Collected data
--*--

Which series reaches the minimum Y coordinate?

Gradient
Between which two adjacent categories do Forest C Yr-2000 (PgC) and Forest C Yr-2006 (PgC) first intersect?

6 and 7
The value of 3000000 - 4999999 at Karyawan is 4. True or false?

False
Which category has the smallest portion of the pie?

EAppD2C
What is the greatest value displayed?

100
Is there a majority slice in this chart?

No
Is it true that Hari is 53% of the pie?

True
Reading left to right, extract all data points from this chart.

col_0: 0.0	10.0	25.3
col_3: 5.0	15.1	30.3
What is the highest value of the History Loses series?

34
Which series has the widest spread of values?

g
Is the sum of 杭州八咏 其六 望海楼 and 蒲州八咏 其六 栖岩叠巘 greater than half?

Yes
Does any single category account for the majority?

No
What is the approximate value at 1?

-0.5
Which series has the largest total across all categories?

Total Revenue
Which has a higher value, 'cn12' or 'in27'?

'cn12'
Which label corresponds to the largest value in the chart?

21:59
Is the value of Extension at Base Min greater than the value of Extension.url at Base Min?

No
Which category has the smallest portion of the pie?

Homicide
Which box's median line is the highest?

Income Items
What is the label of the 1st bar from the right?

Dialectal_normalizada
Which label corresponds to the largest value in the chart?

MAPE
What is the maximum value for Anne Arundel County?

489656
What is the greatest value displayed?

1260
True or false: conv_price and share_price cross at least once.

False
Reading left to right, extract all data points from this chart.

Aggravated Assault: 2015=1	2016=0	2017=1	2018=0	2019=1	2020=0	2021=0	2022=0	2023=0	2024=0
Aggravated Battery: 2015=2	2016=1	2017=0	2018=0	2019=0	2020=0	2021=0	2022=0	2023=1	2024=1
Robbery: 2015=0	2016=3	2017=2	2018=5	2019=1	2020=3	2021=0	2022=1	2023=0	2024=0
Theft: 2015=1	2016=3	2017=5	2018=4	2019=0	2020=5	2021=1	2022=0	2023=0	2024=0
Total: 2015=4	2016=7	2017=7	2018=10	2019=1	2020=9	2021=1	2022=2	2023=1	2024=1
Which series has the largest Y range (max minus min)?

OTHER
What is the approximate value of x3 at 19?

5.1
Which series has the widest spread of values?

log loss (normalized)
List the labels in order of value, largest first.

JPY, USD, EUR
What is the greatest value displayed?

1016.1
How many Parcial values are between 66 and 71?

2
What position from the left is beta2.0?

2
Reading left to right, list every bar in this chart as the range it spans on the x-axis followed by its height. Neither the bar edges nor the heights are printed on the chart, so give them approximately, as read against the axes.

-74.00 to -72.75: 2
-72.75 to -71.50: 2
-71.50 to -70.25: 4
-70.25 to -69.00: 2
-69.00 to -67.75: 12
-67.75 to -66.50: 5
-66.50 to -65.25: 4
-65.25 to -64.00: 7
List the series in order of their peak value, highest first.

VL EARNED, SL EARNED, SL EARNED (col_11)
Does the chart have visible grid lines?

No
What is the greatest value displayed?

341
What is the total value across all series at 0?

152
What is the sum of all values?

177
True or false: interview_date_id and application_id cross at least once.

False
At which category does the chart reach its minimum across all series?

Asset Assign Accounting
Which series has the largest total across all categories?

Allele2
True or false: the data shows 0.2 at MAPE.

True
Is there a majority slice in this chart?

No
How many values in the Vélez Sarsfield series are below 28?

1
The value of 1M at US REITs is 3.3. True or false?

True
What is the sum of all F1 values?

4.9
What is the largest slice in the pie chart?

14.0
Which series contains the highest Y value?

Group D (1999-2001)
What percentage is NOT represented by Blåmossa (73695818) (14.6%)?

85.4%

--*--

» **Task instructions**
Please repeat the entries word for word, starting at the first one and ending at the line that contains "What is the highest", including that line.

» **Answer space**
Which series reaches the minimum Y coordinate?

Gradient
Between which two adjacent categories do Forest C Yr-2000 (PgC) and Forest C Yr-2006 (PgC) first intersect?

6 and 7
The value of 3000000 - 4999999 at Karyawan is 4. True or false?

False
Which category has the smallest portion of the pie?

EAppD2C
What is the greatest value displayed?

100
Is there a majority slice in this chart?

No
Is it true that Hari is 53% of the pie?

True
Reading left to right, extract all data points from this chart.

col_0: 0.0	10.0	25.3
col_3: 5.0	15.1	30.3
What is the highest value of the History Loses series?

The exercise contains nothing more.